Microsporidiosis was seldom described in humans until the acquired immunodeficiency syndrome (AIDS) pandemic began in the early 1980s. As the researchers gathered more and more information on microsporidians (especially after employing evolving molecular tools), it became obvious that host immunity plays a pivotal role in disease development and dominant clinical manifestations. However, there are still a lot of question marks, as the bulk of data was derived from animal models.
In immunologically competent hosts, microsporidiosis initially undergoes an acute phase when clinical signs of the disease may be discernible (one example is transient accumulation of fluid in the abdomen). This is followed by a chronic phase of the disease with barely a few evident clinical manifestations, but with persistent microsporidian infection.
Since mice are natural hosts of Encephalitozoon cuniculi species, and the organisms disseminate following the same route as in infected humans, euthymic murine models are considered particularly useful to mimic life cycles of microsporidia in immunocompetent hosts.

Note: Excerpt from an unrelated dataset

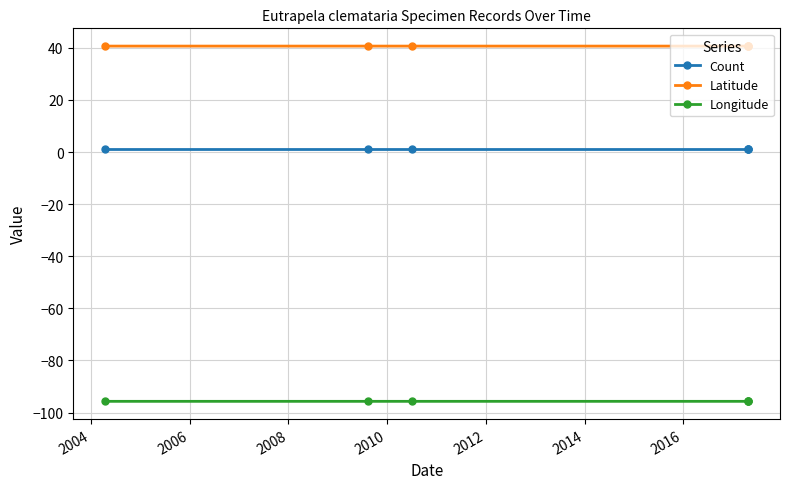

Reading left to right, list all the values displayed in this chart.

Count: 1.0	1.0	1.0	1.0	1.0	1.0
Latitude: 40.7	40.7	40.7	40.7	40.7	40.7
Longitude: -95.7	-95.7	-95.7	-95.7	-95.7	-95.7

Using these models, the continued expression of specific antibodies, sporadic shedding of the organisms and the observation of microsporidia-associated lesions in necropsy demonstrated that persistent microsporidial infections are indeed common. There is also evidence of the role of reactive oxygen and nitrogen species, iron sequestration, as well as innate immune responses potentiated by macrophages.
However, it is not completely clear whether immunocompetent humans develop chronic microsporidiosis or the infection clears eventually, with serologic studies supporting the former possibility. What we know is that interactions between host and microsporidial pathogen manifest across different layers of host biology – from transcriptional genomic changes in the genome to potential alterations in the behavior of the host.

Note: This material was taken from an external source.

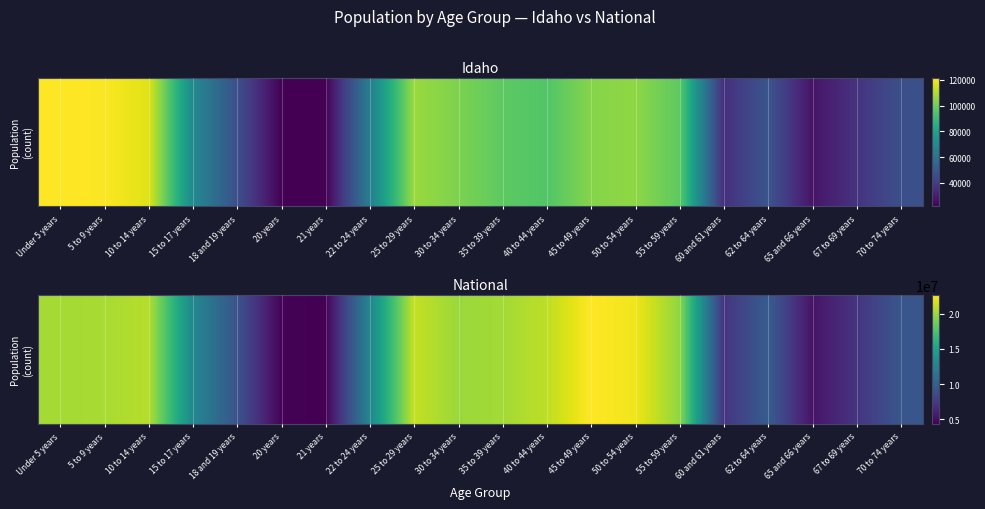

What is the sum of all values?

290190983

Among humans, microsporidiosis was initially recognized in children with impaired function of the immune system. Then the infections with this group of microorganisms were increasingly recognized during the AIDS pandemic – most notably in individuals with less than 100 CD4-positive T-lymphocyte cells per microliter of blood.
When the aforementioned Encephalitozoon cuniculi species was introduced to immunodeficient athymic mice (without functional T lymphocytes), or mice with severe combined immune deficiency (without functional T and B lymphocytes), a rapid development of grave ascites and death have been observed. Likewise, severe clinical manifestations were seen in SIV-infected rhesus monkeys with compromised immune systems that were infected either with Encephalitozoon cuniculi, Encephalitozoon hellem or Encephalitozoon intestinalis.

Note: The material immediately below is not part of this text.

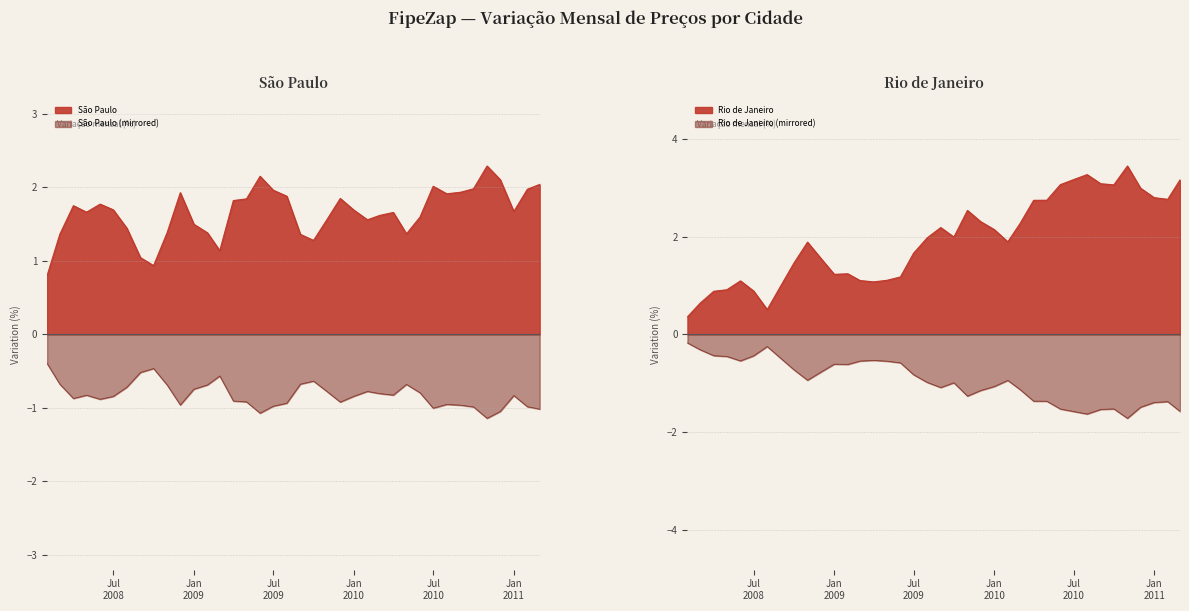

Where does the Rio de Janeiro Total series first go above 1?

2008-06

Furthermore, microsporidian infections located in immunologically privileged locations may result in clinically significant disease as well. If the lens or cornea of the eye are affected, there may even be a progression towards spontaneous rupture of the lens or corneal ulcers, respectively.
In conclusion, microsporidia may not lead to an inflammatory response in the affected tissues, but they often do elicit granulomatous inflammation with accompanying infiltrate of mononuclear cells. Also, it is not known whether microsporidiosis in immunocompromised hosts represents activation of a latent infection, or infection is acquired 'de novo'.